Strygekvartet nr. 9 - Ind i kilden (2001)
INTO THE SOURCE
Preface / Programme Note
The three movements of the quartet may be perceived as three different expressions of an unstable core: an inherent unrest leads to frequent changes of direction. The first movement is full of dramatic contrasts; it is followed by a second movement, whose basic mood of meditative rest is challenged by occasional centrifugal outbursts, while the third movement takes the inherent conflicts to a higher level, contrasting material of introspective lyricism with excessively pathetic moods.
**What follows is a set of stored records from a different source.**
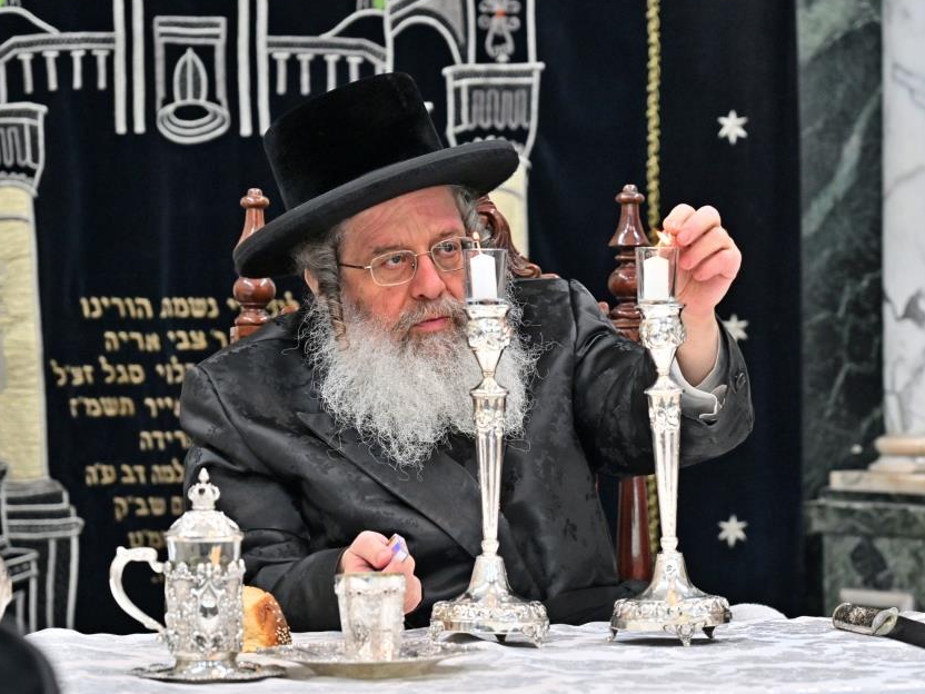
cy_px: 346
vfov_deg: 7.0
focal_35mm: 213
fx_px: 5692
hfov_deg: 9.3
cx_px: 541
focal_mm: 120
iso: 800
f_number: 4
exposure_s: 1/250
The final “way out” is a retrograde one, (back) “into the source”: through a constant accelerando-diminuendo the piece disappears into a vanishing point. The “into the source” of the title may be visualized as a reversed fountain-action: the broad fan-like spread of the first movement, a more coherent-solid second movement, and finally - in the third movement - a return-run, ever more vehemently, like a suction into the spring itself …
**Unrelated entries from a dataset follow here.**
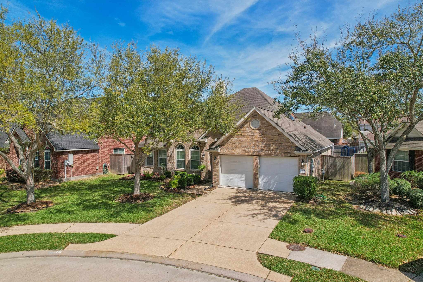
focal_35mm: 22
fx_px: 258
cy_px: 141
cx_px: 212
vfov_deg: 57.2
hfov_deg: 78.6
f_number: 2.8
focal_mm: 8.4
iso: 130
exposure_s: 1/160
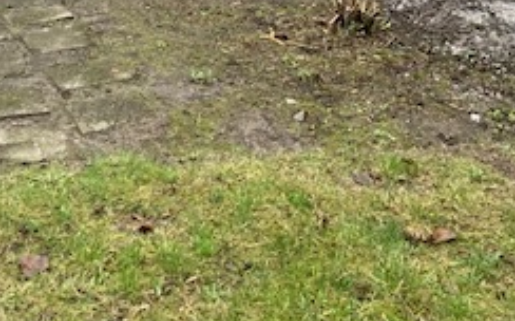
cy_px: -296
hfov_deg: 26.1
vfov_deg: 14.3
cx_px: 120
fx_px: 1094
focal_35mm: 78
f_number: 1.8
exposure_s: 1/121
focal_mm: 3.99
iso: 25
The musical motifs are varied; there are traffic-situations (which I heard!) with stomping and machine-like rhythms in different, but simultaneous tempi, and there are more abstract upwards and downwards half-tone-scales, with changing accents, creating glimpses of melodies.
INTO THE SOURCE, String Quartet No. 9, was composed on a double-commission from the Orion Quartet and the Vertavo Quartet. The premiere performances took places in Santa Fé in 2002 and in Oslo in 2003.
The title points to a paradoxical feature which I noticed at an early stage of the composition: “moving into a source” pictures two directional opposites, in a state of permanent collision. Similarly, the development of my STRING QUARTET NO. 9 may be characterized as one continous exploration of its very beginning - digging always deeper into its premises, getting closer to its musical headspring, manifesting an interlocking double-spiral of ascending and descending quasi-chromatical scale-fragments, combined with another spiral of always increasing tempi.
Before this (point of departure!) is exposed in the last minutes of the quartet, a tripartite development has focused on various aspects of the musical origins. Most obvious, perhaps, in the unisono start of the 1. movement, later revealing itself as being composed of three highly different melodic shapes, in equally different tempi.
The 2. movement explores, in a dream-like slowmotion, the more subtle melodic and harmonic aspects of this ongoing process of unveiling.
The 3. movement, after a hesitating start, prepares for the final intrusion into the vortex, ... into the source.